While I’m no expert on the ins and outs of covenant theology, this I take to be a fair description of what covenant theology is about. Not all agree, and there is some serious shifting going on, and this gets those within that camp a bit riled up, but for now I think these big categories ought to work.
Where are you?
The first point I want to make is that everyone reads the Bible in one or more of these ways. We call this our hermeneutic. Whether you are aware of it or not, you do this. And it is better to be aware of what you do than not be aware of what you are doing.
It all comes out when someone says to you that they think you should follow the codes of Leviticus — say not mixing two kinds of fabric (wool and cotton). What you say to the other person, “I don’t worry about those codes because of ….” reveals your hermeneutic.
So, what we are often most in need of is a book that puts all this together for us and shows us the best way to read the Bible. Every time such a book comes out, I try to read it. Not all of them, of course, but any major book along this line is worth our attention.
So, I read Dan Fuller’s The Unity of the Bible and his dissertation Gospel and Law. Long ago I read Charles Ryrie’s book on dispensationalism, and then when Craig Blaising and Darrell Bock came out with their book on progressive dispensationalism I looked at it.
One I liked more than any of these was by Chris Wright and was called Knowing Jesus through the Old Testament. What I like about it — a biblical focus on covenant — was offset at times by the title: which made it seem like the author was forcing texts. But, he wasn’t; the book is a good one and I recommend it regularly for evangelicals.
The more historical approach creates problems: historical studies tend to get too complex, OT histories are incredibly intense and critical, but the major issue that those sorts of books do not give a more comprehensive theological reading of the Bible, and I find most are in need of that sort of book.
When Brevard Childs came along with his “canonical approach” many jumped ship to float along with him because he was proposing some kind of canonical unity, even if it was not subsumed under covenant but under a narrative approach.
One reason many today like Tom Wright is that he makes sense of the whole Bible with his “story” approach. The best access to Wright’s mind on this is his first big book, The New Testament and the People of God, but he has a snapshot of this in both his The Final Word and Paul in Fresh Perspective.
America’s best scholar on covenant Bible reading is Scott Hahn, the former evangelical now Catholic theologian. His dissertation at Marquette was all about coveanant, and he wrote a book called A Father Who Keeps His Promises, but he is now at work on a big-time book on covenant theology. I’m really excited about what he will propose.

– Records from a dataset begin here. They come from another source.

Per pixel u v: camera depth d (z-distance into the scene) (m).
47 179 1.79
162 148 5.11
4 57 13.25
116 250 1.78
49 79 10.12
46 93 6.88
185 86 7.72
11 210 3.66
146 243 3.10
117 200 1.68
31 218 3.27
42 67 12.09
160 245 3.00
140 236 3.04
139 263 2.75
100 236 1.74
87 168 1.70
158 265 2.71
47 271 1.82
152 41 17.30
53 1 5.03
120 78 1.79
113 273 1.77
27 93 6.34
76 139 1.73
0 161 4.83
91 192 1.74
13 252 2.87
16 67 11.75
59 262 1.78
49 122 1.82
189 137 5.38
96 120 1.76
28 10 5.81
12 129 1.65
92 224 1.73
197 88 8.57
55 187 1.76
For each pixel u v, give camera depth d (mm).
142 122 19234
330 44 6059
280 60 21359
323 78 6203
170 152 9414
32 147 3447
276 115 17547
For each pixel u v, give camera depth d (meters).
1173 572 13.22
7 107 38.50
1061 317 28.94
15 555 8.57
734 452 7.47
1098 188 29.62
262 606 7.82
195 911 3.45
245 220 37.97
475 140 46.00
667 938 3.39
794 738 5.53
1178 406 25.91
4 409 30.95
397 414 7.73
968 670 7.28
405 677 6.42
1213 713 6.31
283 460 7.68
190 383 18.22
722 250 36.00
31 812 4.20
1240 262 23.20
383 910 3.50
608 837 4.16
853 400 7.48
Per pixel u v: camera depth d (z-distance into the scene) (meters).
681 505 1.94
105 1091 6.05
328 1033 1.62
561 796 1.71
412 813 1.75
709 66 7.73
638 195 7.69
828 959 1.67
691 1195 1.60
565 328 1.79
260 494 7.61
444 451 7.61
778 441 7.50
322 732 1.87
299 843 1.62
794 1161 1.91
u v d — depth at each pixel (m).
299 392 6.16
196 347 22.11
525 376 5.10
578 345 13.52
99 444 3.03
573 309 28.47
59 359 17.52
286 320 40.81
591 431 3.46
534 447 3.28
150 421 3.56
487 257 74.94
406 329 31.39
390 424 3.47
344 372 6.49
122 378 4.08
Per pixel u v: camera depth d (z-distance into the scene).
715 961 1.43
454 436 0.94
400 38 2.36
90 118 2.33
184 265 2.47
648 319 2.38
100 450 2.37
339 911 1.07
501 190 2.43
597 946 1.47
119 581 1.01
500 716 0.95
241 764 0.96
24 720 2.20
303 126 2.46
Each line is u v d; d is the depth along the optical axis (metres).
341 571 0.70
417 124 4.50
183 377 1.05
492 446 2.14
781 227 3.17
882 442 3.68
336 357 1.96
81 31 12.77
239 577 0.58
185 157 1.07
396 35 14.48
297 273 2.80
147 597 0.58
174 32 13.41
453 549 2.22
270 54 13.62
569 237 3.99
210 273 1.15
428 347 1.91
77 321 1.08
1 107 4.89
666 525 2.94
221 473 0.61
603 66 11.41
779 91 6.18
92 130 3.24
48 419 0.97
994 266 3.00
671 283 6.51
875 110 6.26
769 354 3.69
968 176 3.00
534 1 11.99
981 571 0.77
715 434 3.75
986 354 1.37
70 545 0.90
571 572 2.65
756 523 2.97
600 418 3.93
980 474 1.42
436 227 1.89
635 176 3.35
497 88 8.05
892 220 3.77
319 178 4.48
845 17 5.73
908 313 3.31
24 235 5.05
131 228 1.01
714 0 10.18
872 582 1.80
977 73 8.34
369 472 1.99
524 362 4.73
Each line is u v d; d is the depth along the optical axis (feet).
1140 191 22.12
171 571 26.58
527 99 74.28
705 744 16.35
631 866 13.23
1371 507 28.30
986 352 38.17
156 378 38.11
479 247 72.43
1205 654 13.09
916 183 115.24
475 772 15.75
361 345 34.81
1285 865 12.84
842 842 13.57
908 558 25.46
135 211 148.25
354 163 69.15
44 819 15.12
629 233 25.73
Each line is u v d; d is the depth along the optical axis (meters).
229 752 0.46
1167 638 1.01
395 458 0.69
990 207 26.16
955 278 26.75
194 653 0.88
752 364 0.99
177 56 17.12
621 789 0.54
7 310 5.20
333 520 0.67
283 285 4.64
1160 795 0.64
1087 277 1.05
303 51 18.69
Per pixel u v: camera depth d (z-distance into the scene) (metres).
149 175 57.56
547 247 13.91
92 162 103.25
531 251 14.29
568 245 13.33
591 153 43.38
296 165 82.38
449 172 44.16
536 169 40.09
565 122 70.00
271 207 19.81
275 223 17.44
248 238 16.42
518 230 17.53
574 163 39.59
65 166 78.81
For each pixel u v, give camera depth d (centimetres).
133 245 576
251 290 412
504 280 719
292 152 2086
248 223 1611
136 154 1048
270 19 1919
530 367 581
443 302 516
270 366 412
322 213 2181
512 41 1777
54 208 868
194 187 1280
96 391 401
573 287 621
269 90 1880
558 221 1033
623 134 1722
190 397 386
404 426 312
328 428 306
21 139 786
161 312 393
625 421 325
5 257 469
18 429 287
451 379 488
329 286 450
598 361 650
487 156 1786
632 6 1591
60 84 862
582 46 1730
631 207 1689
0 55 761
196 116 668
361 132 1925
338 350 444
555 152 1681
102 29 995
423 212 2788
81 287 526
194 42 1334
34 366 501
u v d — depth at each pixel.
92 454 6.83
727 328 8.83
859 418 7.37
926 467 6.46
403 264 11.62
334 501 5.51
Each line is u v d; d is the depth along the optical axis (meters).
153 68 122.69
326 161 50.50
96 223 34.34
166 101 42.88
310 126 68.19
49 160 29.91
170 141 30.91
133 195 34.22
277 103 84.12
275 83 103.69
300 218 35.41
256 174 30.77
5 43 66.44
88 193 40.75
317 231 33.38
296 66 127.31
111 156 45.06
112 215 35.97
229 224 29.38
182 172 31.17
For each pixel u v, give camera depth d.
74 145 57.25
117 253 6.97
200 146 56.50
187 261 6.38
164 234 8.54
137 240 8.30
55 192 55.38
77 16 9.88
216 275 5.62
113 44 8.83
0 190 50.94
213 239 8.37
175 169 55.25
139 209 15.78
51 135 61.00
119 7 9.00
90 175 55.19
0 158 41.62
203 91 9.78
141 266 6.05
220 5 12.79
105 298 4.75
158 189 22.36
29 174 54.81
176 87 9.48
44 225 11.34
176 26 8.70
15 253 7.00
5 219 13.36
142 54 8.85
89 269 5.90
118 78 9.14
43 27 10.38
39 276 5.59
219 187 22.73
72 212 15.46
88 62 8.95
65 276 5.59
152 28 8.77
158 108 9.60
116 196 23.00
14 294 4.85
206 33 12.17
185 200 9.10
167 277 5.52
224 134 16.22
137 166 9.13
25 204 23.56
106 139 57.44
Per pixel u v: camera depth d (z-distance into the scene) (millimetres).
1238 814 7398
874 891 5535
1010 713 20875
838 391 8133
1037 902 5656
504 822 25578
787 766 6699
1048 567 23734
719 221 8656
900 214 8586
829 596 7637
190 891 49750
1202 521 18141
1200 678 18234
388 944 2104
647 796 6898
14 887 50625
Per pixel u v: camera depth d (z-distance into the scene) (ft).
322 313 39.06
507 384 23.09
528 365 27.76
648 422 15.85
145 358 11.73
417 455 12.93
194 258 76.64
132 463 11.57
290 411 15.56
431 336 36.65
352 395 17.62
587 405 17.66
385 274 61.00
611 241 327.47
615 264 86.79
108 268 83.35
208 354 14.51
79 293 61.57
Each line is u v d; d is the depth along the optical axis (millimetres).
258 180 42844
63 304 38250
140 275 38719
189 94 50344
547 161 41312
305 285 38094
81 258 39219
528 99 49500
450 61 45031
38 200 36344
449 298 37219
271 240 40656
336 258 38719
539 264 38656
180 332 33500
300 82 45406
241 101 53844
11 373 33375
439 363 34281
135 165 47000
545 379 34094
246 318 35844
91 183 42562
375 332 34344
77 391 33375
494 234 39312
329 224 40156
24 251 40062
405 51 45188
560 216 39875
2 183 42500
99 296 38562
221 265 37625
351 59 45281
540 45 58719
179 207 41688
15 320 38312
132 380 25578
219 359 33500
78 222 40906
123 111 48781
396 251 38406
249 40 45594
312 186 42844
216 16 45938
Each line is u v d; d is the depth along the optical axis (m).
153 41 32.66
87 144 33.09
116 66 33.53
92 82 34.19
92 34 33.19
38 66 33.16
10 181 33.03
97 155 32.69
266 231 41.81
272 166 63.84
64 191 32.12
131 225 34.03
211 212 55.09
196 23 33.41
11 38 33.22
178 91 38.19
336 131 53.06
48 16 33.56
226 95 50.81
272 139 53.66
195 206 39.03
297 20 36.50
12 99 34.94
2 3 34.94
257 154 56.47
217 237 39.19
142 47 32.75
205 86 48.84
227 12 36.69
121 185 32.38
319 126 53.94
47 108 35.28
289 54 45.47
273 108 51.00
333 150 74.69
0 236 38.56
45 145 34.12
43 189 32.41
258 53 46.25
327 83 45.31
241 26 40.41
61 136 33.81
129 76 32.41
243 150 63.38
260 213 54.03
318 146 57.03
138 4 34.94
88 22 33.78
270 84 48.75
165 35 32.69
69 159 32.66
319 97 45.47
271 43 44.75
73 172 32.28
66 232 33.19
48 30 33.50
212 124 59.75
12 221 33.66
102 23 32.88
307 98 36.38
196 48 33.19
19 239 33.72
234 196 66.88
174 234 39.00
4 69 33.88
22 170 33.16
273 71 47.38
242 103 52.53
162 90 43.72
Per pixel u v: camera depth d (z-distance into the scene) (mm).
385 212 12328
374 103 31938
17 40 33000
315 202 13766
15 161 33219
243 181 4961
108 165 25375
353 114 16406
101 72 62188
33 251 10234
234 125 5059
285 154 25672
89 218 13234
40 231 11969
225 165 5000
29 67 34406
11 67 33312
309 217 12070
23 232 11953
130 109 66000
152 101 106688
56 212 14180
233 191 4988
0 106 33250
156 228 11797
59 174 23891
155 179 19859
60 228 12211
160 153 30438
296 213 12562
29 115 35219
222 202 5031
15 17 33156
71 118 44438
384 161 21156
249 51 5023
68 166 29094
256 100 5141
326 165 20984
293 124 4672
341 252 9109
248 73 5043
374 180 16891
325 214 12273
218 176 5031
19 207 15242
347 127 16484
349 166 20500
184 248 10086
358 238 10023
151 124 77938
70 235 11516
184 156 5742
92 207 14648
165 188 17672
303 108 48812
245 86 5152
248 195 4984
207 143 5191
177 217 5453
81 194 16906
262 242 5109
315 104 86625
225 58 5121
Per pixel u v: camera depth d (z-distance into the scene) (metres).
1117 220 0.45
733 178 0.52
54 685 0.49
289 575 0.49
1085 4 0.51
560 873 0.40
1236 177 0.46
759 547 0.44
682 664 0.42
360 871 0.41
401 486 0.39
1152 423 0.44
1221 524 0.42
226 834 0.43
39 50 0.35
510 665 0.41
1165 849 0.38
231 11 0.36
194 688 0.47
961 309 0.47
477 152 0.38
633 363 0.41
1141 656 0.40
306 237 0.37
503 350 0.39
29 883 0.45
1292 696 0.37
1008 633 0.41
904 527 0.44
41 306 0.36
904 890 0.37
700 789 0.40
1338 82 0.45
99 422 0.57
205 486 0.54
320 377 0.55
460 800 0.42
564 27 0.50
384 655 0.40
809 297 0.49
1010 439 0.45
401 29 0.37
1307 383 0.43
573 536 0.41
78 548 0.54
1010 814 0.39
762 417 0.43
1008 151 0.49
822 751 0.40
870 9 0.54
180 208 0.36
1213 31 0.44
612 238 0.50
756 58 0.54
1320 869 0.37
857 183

This is not a bibliographical essay, so I’ll stop right here with one final observation: I find Christians today wanting a book that puts the Bible together for them. And we are in need of a really good one; one that is readable and suggestive and clear and useful to Christians across the spectrum.
So, I’m excited that Michael Horton, an overtly Reformed and Covenant theology professor at Westminster (the one in California), has now published God of Promise. This week we’ll look at this book that contends that the architecture of the Bible is all connected to covenant and it pulls the whole Bible together. We’ll see.